In most cases, the TRF looks like regularization since it has worse training performance and a better holdout result. In these cases, the shape of the curve in the holdout is similar for the RF and the TRF. However, it might be the case that in most datasets, the low number of features does not enable it to find stability from a particular source. The most interesting case is also the one with the highest number of features, which is GE News. The interestingness of this case is that it provides evidence that phenomena we want to predict could be composed of many concepts, which change at different rates as time passes. At the same time, models cannot capture this nuance and tend to focus on simple and spurious relationships.

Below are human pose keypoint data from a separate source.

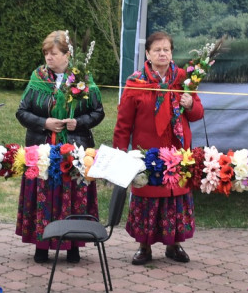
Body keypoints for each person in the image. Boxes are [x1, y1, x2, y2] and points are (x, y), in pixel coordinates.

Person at [113, 31, 204, 265]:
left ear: (172, 53)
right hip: (147, 153)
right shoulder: (136, 82)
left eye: (166, 49)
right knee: (148, 197)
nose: (162, 53)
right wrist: (120, 153)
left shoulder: (184, 79)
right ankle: (144, 247)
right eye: (157, 50)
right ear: (148, 54)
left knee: (175, 197)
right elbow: (124, 123)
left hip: (177, 152)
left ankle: (174, 245)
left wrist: (190, 103)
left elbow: (197, 114)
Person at [15, 31, 104, 263]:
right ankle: (42, 246)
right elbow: (22, 112)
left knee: (73, 196)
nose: (48, 58)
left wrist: (78, 123)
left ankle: (73, 245)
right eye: (46, 53)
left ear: (67, 55)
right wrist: (44, 123)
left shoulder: (82, 77)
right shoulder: (38, 76)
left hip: (75, 150)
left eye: (53, 53)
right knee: (44, 196)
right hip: (43, 149)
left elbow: (98, 112)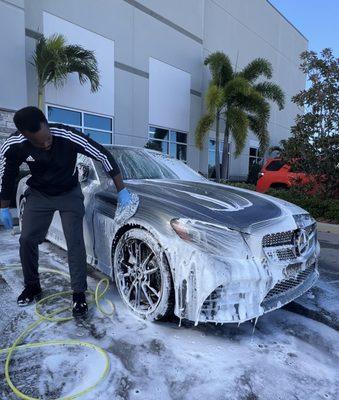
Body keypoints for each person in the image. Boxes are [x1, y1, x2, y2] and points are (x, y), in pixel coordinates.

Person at [0, 106, 139, 317]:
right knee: (27, 239)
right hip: (39, 194)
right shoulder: (14, 144)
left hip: (68, 192)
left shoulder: (67, 135)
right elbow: (6, 173)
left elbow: (102, 154)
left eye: (47, 138)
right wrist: (3, 207)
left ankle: (79, 294)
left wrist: (122, 191)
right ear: (25, 136)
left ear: (47, 125)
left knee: (74, 241)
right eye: (39, 142)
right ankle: (32, 286)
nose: (46, 143)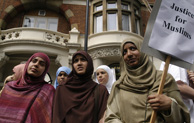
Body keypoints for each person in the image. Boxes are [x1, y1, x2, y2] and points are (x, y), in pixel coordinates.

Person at [105, 38, 190, 123]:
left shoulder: (164, 79)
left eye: (133, 48)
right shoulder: (119, 86)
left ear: (143, 51)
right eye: (124, 52)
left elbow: (182, 117)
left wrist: (170, 106)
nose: (129, 54)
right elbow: (111, 118)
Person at [53, 50, 109, 123]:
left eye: (83, 60)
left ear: (89, 63)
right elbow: (57, 118)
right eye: (76, 61)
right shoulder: (62, 90)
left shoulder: (100, 90)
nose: (79, 63)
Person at [0, 52, 55, 123]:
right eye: (34, 61)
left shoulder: (47, 91)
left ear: (45, 70)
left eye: (42, 64)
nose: (36, 65)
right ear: (28, 63)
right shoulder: (9, 87)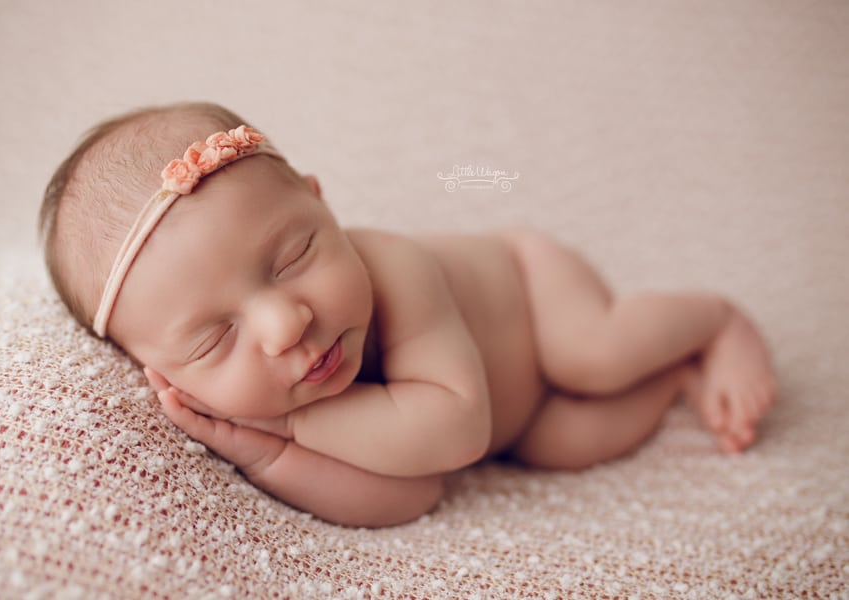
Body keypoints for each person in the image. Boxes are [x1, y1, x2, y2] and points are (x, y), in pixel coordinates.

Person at [39, 102, 776, 527]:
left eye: (293, 255)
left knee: (592, 353)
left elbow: (456, 429)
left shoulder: (392, 267)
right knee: (561, 443)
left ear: (322, 202)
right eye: (215, 337)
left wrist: (291, 426)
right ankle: (679, 375)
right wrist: (267, 455)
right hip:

Nonetheless, the domain classifier points to a simple way to find a reason to try the TRF for a particular problem, and its performance does not lose by far in the cases it loses to the RF.

References

Moneda, L., & Mauá, D. (2022). Time Robust Trees: Using Temporal Invariance to Improve Generalization. BRACIS 2022. ↩
Moneda, L.: Globo esporte news dataset (2020), version 18. Retrieved March 31, 2021, from https://www.kaggle.com/lgmoneda/ge-soccer-clubs-news ↩
Chicago, C.: Chicagocrime-bigquerydataset(2021), version 1. Retrieved March 13, 2021 from https://www.kaggle.com/chicago/chicago-crime ↩
Daoud, J.: Animal shelter dataset (2021), version 1. Retrieved March 13, 2021, from https://www.kaggle.com/jackdaoud/animal-shelter-analytics ↩
Mouill, M.: Kickstarter projects dataset (2018), version 7. Retrieved March 13, 2021, from https://www.kaggle.com/kemical/kickstarter-projects?select=ks-projects-201612.csv ↩
Shastry, A.: Sanfrancisco building permits dataset (2018), version 7. Retrieved March 13, 2021, from https://www.kaggle.com/aparnashastry/building-permit-applications-data ↩
Sionek, A.: Brazilian e-commerce public dataset by olist (2019), version 7. Retrieved March 13, 2021, from https://www.kaggle.com/olistbr/brazilian-ecommerce ↩
Mitchell, T.: 20 Newsgroup dataset (1996). They are retrieved from sklearn. ↩

Moneda, Luis (2022). "Time Robust Tree experiments on real datasets". Retrieved August 22, 2025, from lgmoneda.github.io.